Die Zahl der neu entdeckten Exoplaneten wächst kontinuierlich, insbesondere dank der Beobachtungen verschiedener Weltraumteleskope. Mitunter stoßen Astronomen jedoch auf Welten, denen ein tragisches Ende bevorsteht und deren Schicksal einen möglichen Blick in die Zukunft der Erde erlaubt.
Zu diesen Planeten gehört HD 176071 b, der rund 335 Lichtjahre entfernt liegt. Er ist etwa zweieinhalbmal so groß wie die Erde und besitzt ungefähr die 8,5-fache Masse. Astronomen gehen davon aus, dass er zu rund 50 Prozent aus Wasser besteht und seinen Stern HD 176071 in einer Entfernung von etwa 2,4 Millionen Kilometern umkreist.
Die geringe Entfernung zu seinem Mutterstern wird dem Exoplaneten allerdings zum Verhängnis. Starke Gezeitenkräfte sorgen dafür, dass er sich seinem Stern immer weiter nähert.
Auch weitere Eigenschaften machen HD 176071 b ungewöhnlich. Forschern zufolge befindet sich der Exoplanet in der Neptunwüste, einer sternnahen Region, in der Planeten von der Größe des Neptun nur selten vorkommen. Zudem besitzt er eine dynamische Atmosphäre, die von seinem Mutterstern offenbar nicht abgetragen worden ist.

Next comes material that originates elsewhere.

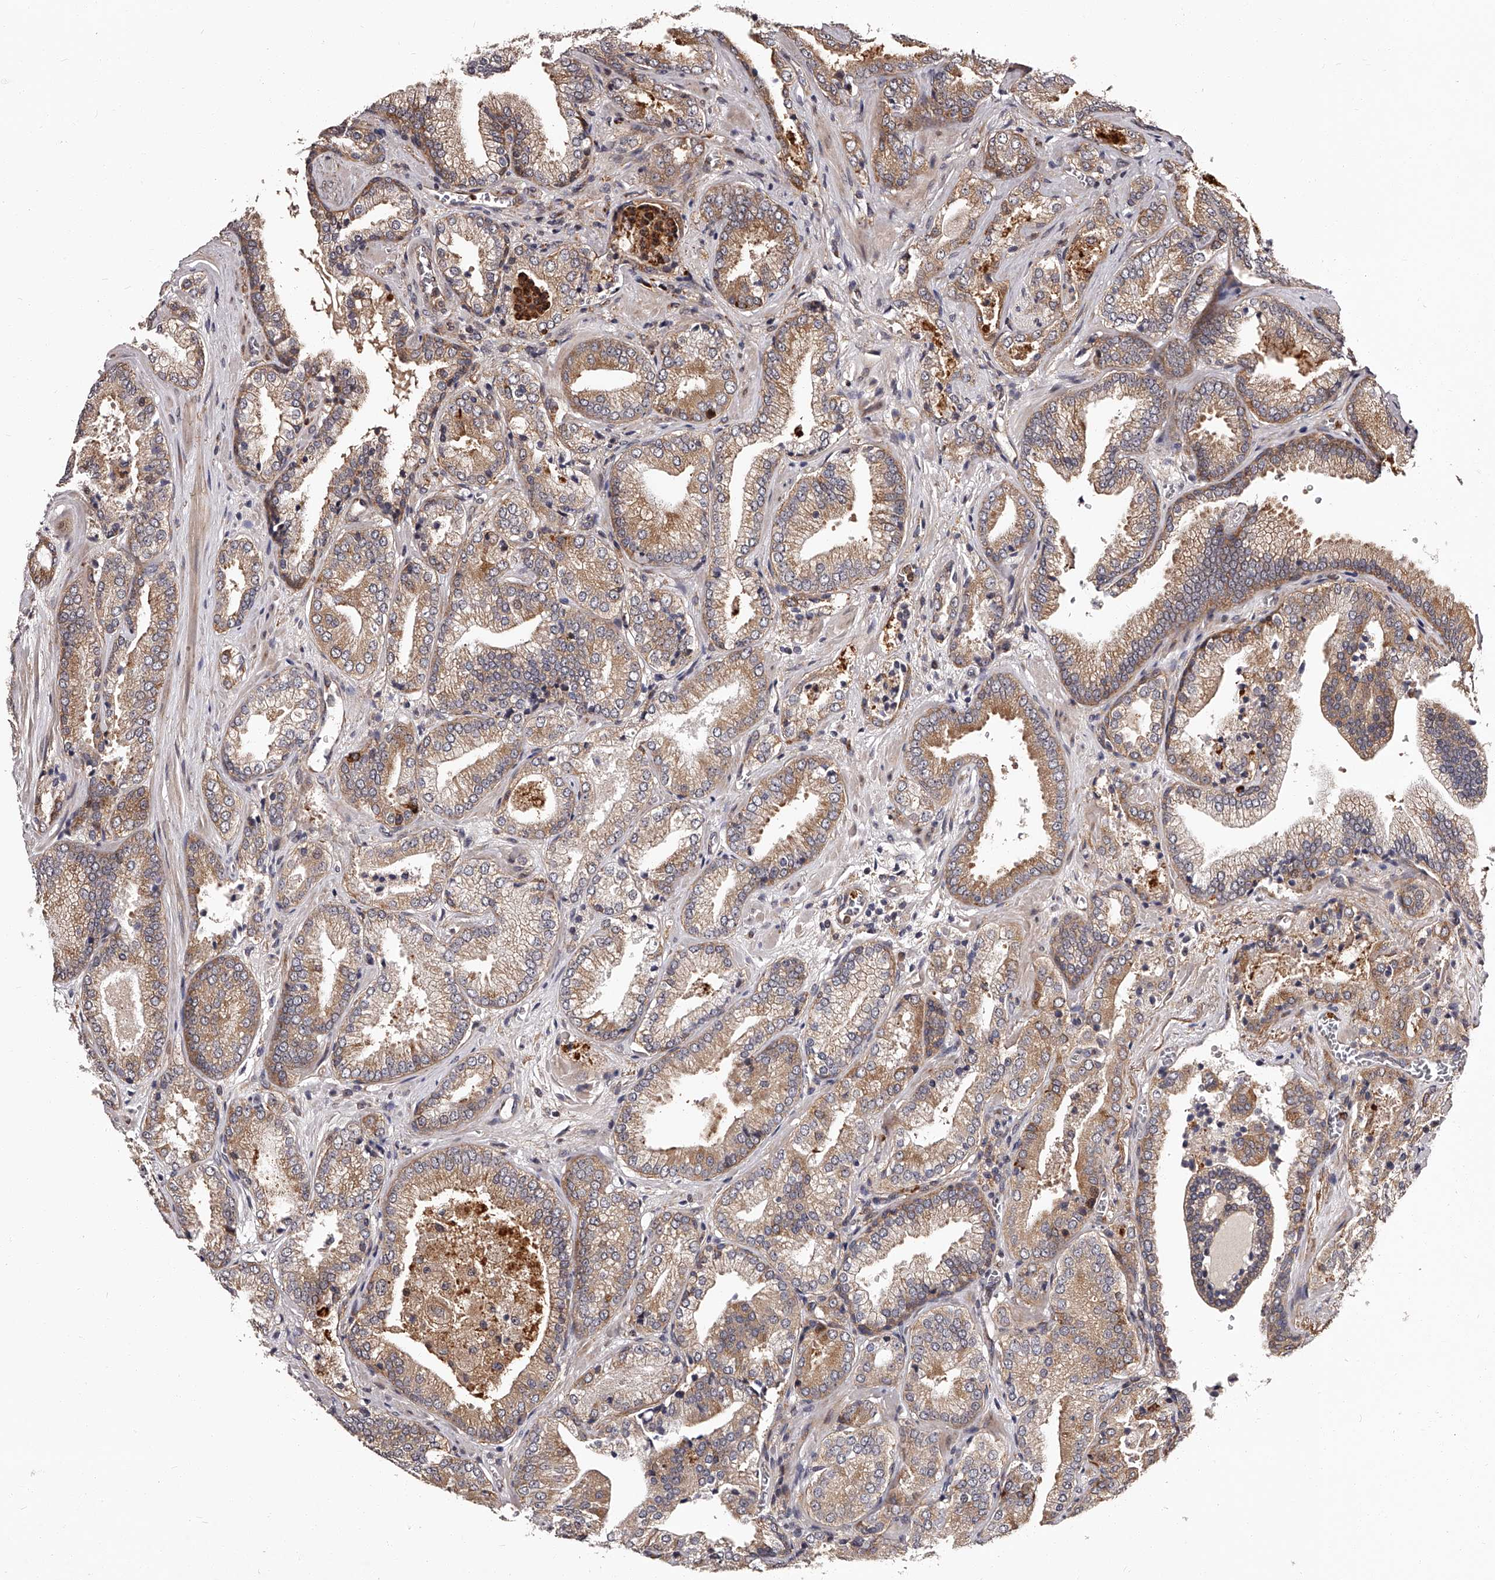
{"staining": {"intensity": "moderate", "quantity": "<25%", "location": "cytoplasmic/membranous"}, "tissue": "prostate cancer", "cell_type": "Tumor cells", "image_type": "cancer", "snomed": [{"axis": "morphology", "description": "Adenocarcinoma, Low grade"}, {"axis": "topography", "description": "Prostate"}], "caption": "DAB immunohistochemical staining of low-grade adenocarcinoma (prostate) shows moderate cytoplasmic/membranous protein expression in about <25% of tumor cells. (brown staining indicates protein expression, while blue staining denotes nuclei).", "gene": "RSC1A1", "patient": {"sex": "male", "age": 62}}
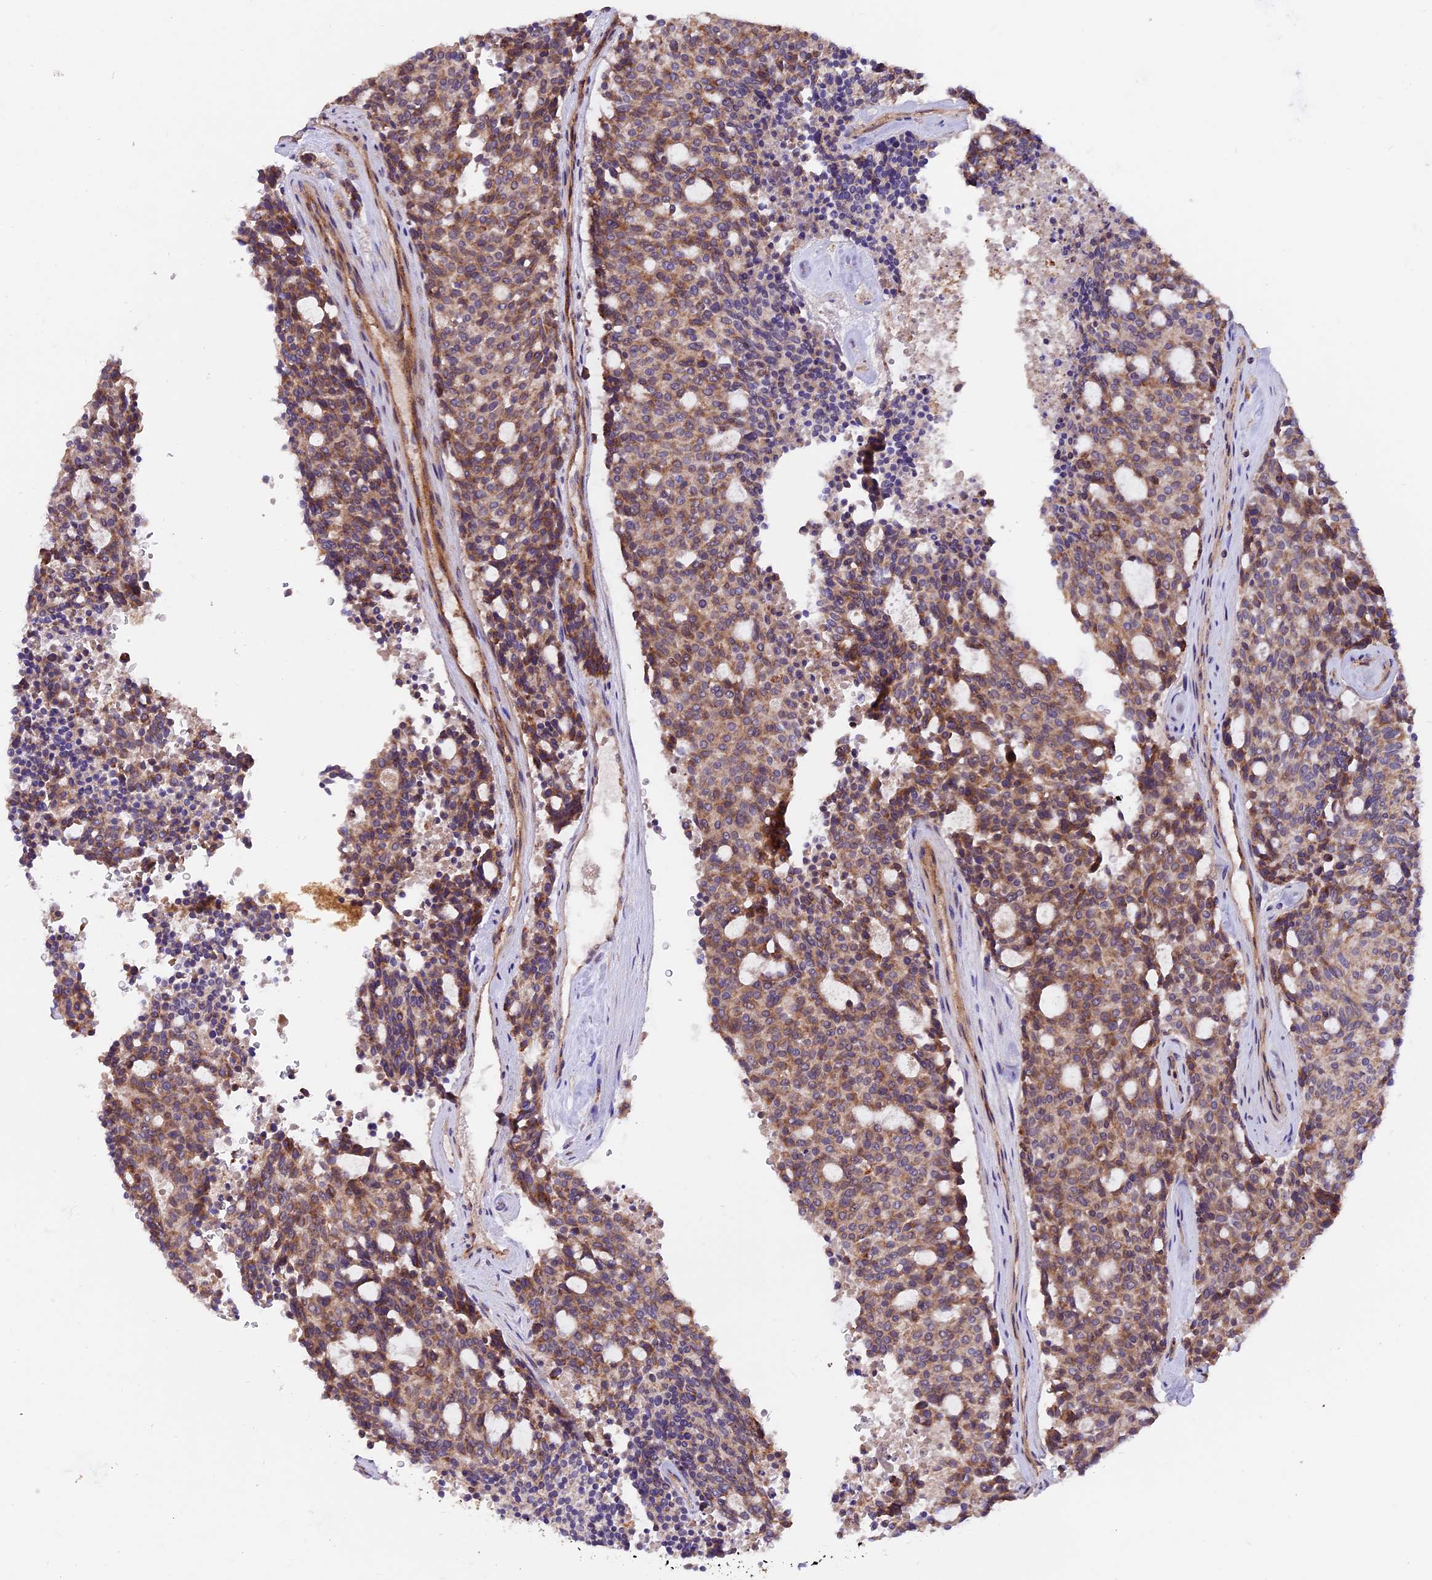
{"staining": {"intensity": "moderate", "quantity": ">75%", "location": "cytoplasmic/membranous"}, "tissue": "carcinoid", "cell_type": "Tumor cells", "image_type": "cancer", "snomed": [{"axis": "morphology", "description": "Carcinoid, malignant, NOS"}, {"axis": "topography", "description": "Pancreas"}], "caption": "Brown immunohistochemical staining in human carcinoid exhibits moderate cytoplasmic/membranous expression in about >75% of tumor cells. (DAB IHC, brown staining for protein, blue staining for nuclei).", "gene": "NDUFA8", "patient": {"sex": "female", "age": 54}}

Sylvain N. Breton vom italienischen Nationalinstitut für Astrophysik (INAF) erklärt dazu:
Das zeigt, dass wir keine statische Momentaufnahme betrachten, sondern eine aktive und veränderliche Atmosphäre, in der sich dichte, stark reflektierende Wolken bilden, weiterentwickeln und entlang der kältesten Randbereiche des Planeten bewegen.

Für den Nachweis mussten die Astronomen außerdem das von dem Exoplaneten reflektierte Sternenlicht beobachten und analysieren. HD 176071 b weist eine gebundene Rotation auf, sodass eine Seite dauerhaft beleuchtet wird, während die andere in ständiger Dunkelheit liegt.